4. Pour annuler la contrainte, le jugement retient en substance que la caisse, qui est demanderesse à la contrainte, supporte la charge de la preuve et doit démontrer l'existence d'un double règlement. Il relève qu'au regard des pièces versées au dossier, la caisse se montre incapable d'apporter la preuve du revenu de 69 407 euros qui lui aurait été transmis par l'Agessa et que seul est justifié un revenu d'un montant inférieur au seuil de déclenchement de l'affiliation au régime des artistes auteurs professionnels.
5. En statuant ainsi, le tribunal, qui a inversé la charge de la preuve, a violé les textes susvisés.
Portée et conséquences de la cassation
6. En application de l'article 624 du code de procédure civile, la cassation s'étend à l'ensemble de la décision cassée ayant un lien d'indivisibilité ou de dépendance nécessaire.
7. La cassation du chef du dispositif du jugement annulant la contrainte entraîne la cassation par voie de conséquence du chef du dispositif condamnant la caisse au paiement de dommages-intérêts qui s'y rattache par un lien de dépendance nécessaire.

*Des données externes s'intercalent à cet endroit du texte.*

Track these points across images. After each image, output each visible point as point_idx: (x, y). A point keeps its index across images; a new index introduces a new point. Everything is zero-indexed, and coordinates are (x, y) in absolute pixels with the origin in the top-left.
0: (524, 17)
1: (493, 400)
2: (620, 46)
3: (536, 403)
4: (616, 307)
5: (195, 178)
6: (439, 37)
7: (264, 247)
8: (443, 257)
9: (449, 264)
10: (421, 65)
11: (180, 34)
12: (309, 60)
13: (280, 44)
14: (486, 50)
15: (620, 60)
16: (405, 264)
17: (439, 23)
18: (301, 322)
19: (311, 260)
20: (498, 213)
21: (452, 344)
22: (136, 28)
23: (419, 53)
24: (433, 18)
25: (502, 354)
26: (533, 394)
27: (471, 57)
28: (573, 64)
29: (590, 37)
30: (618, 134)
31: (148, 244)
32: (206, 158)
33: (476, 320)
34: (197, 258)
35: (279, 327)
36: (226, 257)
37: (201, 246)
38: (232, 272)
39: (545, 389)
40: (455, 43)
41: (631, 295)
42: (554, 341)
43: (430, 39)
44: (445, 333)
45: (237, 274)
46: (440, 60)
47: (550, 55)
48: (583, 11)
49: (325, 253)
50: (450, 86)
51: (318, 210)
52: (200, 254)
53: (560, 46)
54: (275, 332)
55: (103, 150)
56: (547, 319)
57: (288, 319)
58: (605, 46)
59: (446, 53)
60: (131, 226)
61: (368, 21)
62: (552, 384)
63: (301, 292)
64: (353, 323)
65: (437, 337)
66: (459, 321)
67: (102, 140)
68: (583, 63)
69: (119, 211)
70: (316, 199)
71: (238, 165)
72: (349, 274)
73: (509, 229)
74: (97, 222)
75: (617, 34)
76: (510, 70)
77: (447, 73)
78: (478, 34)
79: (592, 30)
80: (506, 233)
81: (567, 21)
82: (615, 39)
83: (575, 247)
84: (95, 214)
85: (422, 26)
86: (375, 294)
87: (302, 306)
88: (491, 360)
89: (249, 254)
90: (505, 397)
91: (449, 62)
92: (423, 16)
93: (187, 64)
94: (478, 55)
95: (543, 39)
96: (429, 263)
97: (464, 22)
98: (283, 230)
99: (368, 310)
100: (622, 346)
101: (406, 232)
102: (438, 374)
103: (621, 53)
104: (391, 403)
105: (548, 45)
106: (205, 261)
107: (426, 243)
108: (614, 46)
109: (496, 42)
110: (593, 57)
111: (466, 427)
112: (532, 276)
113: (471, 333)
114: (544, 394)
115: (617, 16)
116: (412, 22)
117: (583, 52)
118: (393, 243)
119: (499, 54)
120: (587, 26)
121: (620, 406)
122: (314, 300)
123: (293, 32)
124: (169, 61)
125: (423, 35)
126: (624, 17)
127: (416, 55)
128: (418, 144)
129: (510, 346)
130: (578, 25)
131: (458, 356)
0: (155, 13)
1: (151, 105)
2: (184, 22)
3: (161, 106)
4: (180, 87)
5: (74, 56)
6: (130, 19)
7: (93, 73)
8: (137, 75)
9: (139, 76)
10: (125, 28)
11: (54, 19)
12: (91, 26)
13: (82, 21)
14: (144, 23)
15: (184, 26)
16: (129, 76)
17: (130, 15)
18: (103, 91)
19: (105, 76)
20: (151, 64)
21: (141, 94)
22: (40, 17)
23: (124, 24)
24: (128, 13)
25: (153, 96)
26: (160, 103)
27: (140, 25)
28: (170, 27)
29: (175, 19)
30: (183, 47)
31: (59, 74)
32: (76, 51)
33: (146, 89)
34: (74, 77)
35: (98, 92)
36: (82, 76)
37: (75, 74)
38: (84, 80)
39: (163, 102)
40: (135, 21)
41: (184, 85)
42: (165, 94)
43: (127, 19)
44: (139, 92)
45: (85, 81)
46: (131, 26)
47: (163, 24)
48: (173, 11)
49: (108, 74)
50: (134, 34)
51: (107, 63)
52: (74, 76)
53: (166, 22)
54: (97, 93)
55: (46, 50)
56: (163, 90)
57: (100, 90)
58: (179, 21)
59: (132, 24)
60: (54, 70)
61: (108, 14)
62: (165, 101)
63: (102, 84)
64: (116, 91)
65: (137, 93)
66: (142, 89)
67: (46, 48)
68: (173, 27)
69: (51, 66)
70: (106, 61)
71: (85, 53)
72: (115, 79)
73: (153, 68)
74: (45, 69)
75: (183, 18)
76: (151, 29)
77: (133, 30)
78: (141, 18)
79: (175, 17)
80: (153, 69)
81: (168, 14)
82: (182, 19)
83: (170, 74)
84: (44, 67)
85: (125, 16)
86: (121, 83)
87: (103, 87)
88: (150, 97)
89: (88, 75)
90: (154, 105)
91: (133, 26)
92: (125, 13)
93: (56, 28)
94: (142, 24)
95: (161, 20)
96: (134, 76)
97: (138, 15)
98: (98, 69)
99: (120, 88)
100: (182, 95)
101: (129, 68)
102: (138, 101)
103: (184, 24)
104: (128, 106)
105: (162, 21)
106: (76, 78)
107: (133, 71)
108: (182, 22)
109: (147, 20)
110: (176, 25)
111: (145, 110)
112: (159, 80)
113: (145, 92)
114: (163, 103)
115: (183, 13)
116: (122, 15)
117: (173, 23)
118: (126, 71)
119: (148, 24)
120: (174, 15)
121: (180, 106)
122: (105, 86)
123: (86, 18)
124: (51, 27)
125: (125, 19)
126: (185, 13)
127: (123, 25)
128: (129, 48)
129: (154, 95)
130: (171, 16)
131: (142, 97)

PAR CES MOTIFS, et sans qu'il y ait lieu de statuer sur les autres griefs du pourvoi, la Cour :
CASSE ET ANNULE, sauf en ce qu'il déclare la cotisante recevable en son opposition, le jugement rendu le 23 juin 2022, entre les parties, par le tribunal judiciaire d'Évry ;
Remet, sauf sur ce point, l'affaire et les parties dans l'état où elles se trouvaient avant ce jugement et les renvoie devant le tribunal judiciaire d'Évry, autrement composé ;
Condamne Mme [D] aux dépens ;
En application de l'article 700 du code de procédure civile, rejette la demande formée par Mme [D] et la condamne à payer à l'Institution de retraite complémentaire de l'enseignement et de la création la somme de 1 500 euros ;
Dit que sur les diligences du procureur général près la Cour de cassation, le présent arrêt sera transmis pour être transcrit en marge ou à la suite du jugement partiellement cassé ;
Ainsi fait et jugé par la Cour de cassation, deuxième chambre civile, et prononcé par le président en son audience publique du cinq décembre deux mille vingt-quatre.